FORT WORTH, Texas — As cities, counties, businesses and residents digest Governor Greg Abbott’s new orders that allow for a phased-in relaxation of restrictions, some are questioning if things are moving too quickly in the fight against COVID-19.
“What I’m hearing from fellow physicians and what I also am personally thinking and am concerned about is the safety of this at this time,” said Dr. Mark Casanova, a palliative care physician who’s the president of the Dallas County Medical Society, a group that represents about 8,400 physicians. “When you look at some areas in North Texas, we’re still seeing very steady hospitalizations and very steady case reports and, in some cases, even increases.”
Casanova said we have not yet seen whether last week’s changes (which included allowing retail-to-go and elective medical procedures) have impacted COVID-19 cases in a negative way.
“I think in an ideal world, we would have liked to have seen a little bit more time here in North Texas,” Dr. Casanova said. “At least a week, if not two weeks.”
That had been the idea in Tarrant County; last week, County Judge Glen Whitley said it would likely be three to four weeks before they loosened restrictions. However, that has now changed because of the governor’s order. Whitley told reporters Tuesday he would not be extending the county’s stay-at-home orders.
The governor consulted with medical experts before making his decision to allow some businesses to start opening up. If COVID-19 doesn't spread, retail stores and other businesses can increase occupancy to 50%. That could happen as soon as May 18.

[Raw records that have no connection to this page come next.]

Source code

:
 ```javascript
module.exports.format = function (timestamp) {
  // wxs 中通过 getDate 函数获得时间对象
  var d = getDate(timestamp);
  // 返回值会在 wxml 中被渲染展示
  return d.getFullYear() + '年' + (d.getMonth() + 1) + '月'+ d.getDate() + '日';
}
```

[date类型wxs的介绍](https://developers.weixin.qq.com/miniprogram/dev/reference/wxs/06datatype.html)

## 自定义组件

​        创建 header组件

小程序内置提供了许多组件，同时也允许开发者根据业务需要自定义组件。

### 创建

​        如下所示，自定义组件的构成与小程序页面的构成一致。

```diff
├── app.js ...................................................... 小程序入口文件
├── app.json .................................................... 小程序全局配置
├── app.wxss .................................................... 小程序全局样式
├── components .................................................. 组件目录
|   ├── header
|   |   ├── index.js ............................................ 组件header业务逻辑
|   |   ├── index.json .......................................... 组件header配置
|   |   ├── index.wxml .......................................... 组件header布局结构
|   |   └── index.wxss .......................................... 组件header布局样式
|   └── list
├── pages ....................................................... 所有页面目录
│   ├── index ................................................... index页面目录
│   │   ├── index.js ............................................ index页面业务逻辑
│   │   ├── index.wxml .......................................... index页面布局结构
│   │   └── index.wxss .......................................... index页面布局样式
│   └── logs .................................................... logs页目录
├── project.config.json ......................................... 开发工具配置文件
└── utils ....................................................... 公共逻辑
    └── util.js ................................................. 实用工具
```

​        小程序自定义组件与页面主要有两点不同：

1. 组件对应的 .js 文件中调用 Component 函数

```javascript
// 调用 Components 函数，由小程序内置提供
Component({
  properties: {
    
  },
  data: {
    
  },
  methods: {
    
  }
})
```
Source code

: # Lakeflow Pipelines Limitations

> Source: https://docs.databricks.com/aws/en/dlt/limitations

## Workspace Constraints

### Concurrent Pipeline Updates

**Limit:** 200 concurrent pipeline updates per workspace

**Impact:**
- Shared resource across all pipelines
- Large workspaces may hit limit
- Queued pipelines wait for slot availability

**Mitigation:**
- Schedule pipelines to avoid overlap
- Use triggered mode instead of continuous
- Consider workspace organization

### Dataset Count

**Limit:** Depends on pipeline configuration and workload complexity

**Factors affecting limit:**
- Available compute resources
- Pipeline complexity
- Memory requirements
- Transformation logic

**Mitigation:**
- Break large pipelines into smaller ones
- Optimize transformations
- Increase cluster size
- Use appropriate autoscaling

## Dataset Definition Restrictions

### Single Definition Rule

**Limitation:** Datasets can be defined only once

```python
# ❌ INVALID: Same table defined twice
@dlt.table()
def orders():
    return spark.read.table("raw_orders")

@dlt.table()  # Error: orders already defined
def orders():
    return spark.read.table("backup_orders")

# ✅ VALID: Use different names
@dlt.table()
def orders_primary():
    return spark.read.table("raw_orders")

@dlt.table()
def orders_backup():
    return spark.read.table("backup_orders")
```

Tuesday, Tarrant County announced another 71 cases of COVID-19 and five more deaths. The number of deaths is tied for the highest number of deaths recorded in a single day in Tarrant County. Hospitalizations of COVID-19 patients have been up for the past two weeks or so, Taneja said.
Whitley said recent daily case counts are lower than they had been.
When asked if Tarrant County was ready to reopen, Taneja said this:
“The data is not all aligning up to what the federal plan was, that’s clear from the briefing. But that’s just one input. You’ve got to balance out what the business community is wanting, what the public is wanting.
“From a health data standpoint, the stars are not aligned, so to speak,” Taneja said. But he said the governor was clear this slow change is about data and doctors, and notes this is a soft reopening with strict limitations.
“We need to be very carefully monitoring the data and if data starts to uptick and trend up, we reevaluate. If it stays flat or keeps coming down, okay, then we make further progress.”
Casanova had thoughts on what elements should be in place before a complete reopening.
“One would have adequate hospital capacity,” he started. “One would need adequate PPE not only for hospitals but first responders and the like. One would need the public and community to be practicing diligent, safe physical distancing, hand-washing and face masks… and then, very key, we need to have an adequate, robust testing framework in place.”
He said those pieces are not all there yet, especially the testing component.